_DATASET CONTENT_.
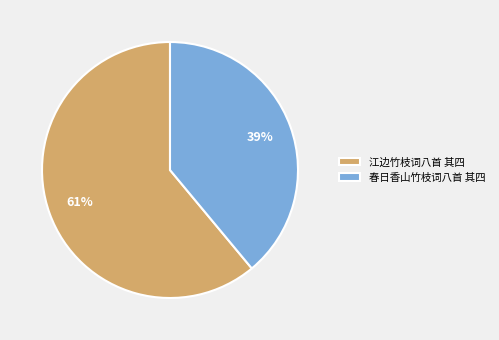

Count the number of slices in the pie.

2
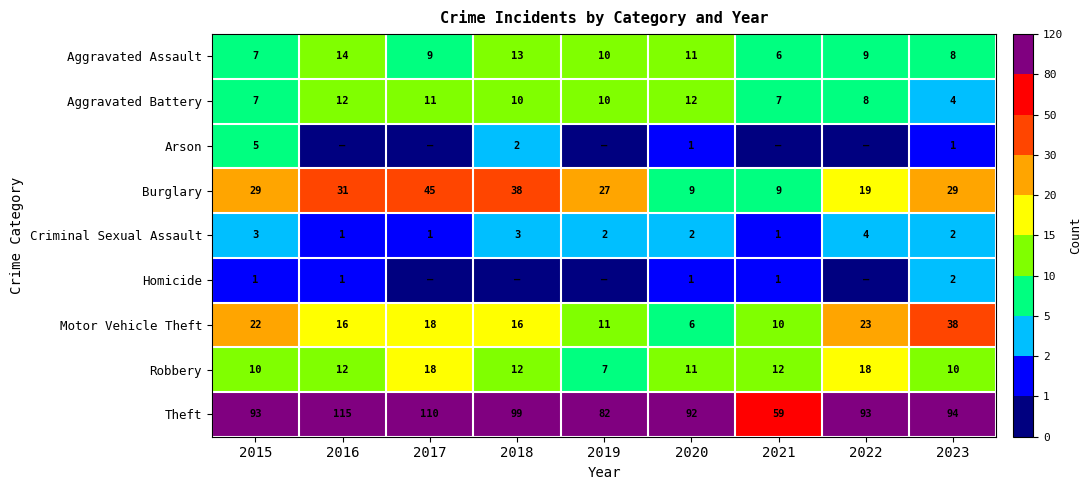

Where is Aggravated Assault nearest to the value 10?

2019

==

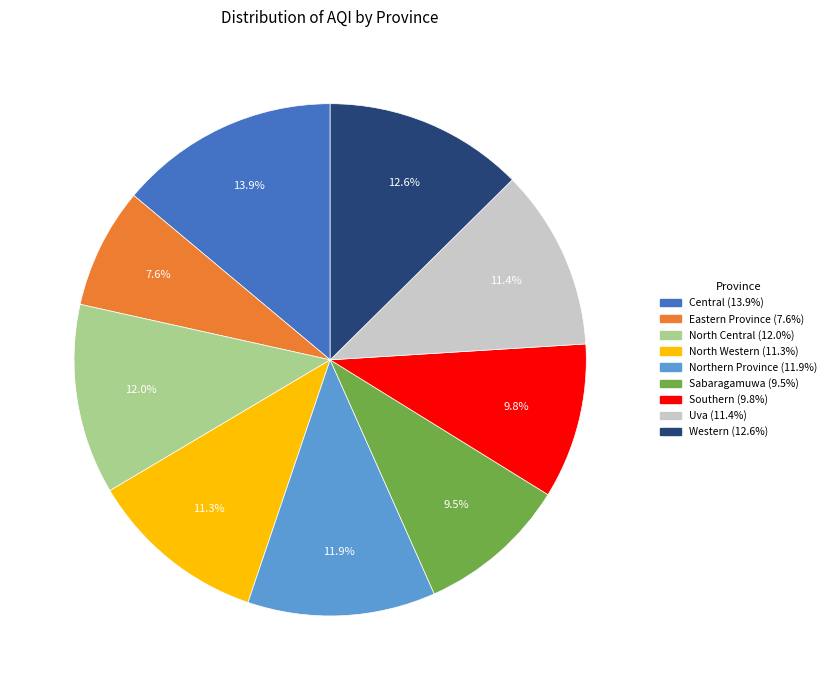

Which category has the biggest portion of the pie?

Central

_INSTRUCTION_. Can you write out the rows again, starting at the line that has "Count the number of slices in the pie." and stopping after the line that has "Where is Aggravated", without the pictures?

_TASK SOLUTION_.
Count the number of slices in the pie.

2

Where is Aggravated Assault nearest to the value 10?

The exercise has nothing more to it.